- [TO DO] Every line from the one with "- lung tumour" to the one with "Outlined on this", including those two, is to be copied exactly; all other lines of the entries below are left out.

- [PROVIDED ENTRIES]
──────

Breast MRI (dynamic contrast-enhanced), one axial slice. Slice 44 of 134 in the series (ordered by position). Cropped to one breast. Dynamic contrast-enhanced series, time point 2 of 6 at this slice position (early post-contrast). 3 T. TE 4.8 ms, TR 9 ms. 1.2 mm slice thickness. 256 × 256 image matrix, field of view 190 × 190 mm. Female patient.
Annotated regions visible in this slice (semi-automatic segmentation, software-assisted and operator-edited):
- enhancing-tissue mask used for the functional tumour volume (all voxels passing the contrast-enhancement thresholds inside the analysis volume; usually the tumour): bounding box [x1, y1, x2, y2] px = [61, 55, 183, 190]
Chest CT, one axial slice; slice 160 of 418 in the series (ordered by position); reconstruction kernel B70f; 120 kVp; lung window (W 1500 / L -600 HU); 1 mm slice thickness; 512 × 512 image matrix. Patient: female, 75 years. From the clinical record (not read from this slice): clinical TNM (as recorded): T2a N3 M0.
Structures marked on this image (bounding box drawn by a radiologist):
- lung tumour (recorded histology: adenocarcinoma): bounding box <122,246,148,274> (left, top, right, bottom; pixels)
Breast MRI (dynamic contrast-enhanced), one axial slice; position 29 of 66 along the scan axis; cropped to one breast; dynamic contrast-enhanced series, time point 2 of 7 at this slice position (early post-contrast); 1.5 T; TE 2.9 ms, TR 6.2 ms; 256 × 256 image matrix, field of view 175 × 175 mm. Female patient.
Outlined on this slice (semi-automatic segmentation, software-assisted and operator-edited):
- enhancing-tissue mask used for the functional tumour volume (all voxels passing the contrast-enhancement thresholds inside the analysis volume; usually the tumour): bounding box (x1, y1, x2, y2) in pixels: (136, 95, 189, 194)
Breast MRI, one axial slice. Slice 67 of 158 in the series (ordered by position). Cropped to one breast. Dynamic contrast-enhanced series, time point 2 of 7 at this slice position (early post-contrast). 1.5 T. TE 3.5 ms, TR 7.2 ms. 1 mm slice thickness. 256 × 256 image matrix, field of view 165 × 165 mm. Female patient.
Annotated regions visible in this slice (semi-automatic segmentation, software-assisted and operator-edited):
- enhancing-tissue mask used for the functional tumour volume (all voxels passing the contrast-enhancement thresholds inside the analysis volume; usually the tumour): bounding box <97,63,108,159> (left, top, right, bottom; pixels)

──────

- [TASK SOLUTION]
- lung tumour (recorded histology: adenocarcinoma): bounding box <122,246,148,274> (left, top, right, bottom; pixels)
Breast MRI (dynamic contrast-enhanced), one axial slice; position 29 of 66 along the scan axis; cropped to one breast; dynamic contrast-enhanced series, time point 2 of 7 at this slice position (early post-contrast); 1.5 T; TE 2.9 ms, TR 6.2 ms; 256 × 256 image matrix, field of view 175 × 175 mm. Female patient.
Outlined on this slice (semi-automatic segmentation, software-assisted and operator-edited):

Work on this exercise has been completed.